> _PROVIDED RECORDS_
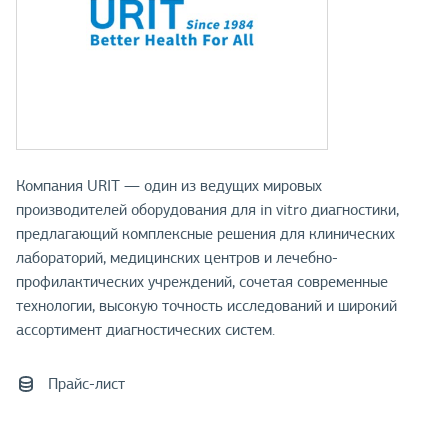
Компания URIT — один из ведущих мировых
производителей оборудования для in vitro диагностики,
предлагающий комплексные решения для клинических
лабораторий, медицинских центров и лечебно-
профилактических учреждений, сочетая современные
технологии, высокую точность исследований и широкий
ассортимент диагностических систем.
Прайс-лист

==

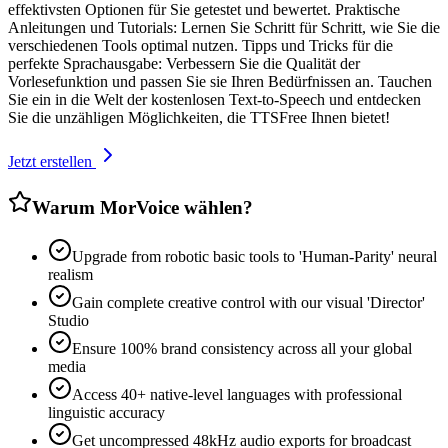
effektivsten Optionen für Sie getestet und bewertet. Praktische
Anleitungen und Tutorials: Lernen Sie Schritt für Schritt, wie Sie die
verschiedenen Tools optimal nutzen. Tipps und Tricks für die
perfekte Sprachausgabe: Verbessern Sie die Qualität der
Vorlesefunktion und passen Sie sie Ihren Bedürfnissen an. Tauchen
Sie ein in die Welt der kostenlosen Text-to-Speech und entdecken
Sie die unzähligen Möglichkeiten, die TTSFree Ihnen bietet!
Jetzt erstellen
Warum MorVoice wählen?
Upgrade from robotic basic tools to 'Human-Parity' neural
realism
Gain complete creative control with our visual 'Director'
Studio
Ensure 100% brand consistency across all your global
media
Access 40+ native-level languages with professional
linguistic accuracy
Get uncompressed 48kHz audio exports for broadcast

---

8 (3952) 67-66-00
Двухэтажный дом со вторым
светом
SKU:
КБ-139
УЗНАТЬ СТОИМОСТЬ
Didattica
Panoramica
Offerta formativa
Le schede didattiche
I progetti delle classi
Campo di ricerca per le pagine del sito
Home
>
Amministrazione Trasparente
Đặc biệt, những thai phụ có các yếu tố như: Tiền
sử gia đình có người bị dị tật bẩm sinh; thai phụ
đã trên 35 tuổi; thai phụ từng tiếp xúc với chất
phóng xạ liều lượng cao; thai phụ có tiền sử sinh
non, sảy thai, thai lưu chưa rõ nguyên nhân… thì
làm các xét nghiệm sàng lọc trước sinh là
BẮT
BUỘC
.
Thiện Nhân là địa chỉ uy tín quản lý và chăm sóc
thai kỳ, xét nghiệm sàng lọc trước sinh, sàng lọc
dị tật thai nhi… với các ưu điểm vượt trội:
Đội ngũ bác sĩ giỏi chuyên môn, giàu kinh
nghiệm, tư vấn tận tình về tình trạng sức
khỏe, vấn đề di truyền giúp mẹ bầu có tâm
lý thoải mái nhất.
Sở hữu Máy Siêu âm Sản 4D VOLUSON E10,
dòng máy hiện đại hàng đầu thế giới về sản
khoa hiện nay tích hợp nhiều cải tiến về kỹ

> _THE PROBLEM_
Search the material for the string "sinh" and return each line that has it.

> _RESPONSE FOR THIS EXERCISE_
sử gia đình có người bị dị tật bẩm sinh; thai phụ
phóng xạ liều lượng cao; thai phụ có tiền sử sinh
làm các xét nghiệm sàng lọc trước sinh là
thai kỳ, xét nghiệm sàng lọc trước sinh, sàng lọc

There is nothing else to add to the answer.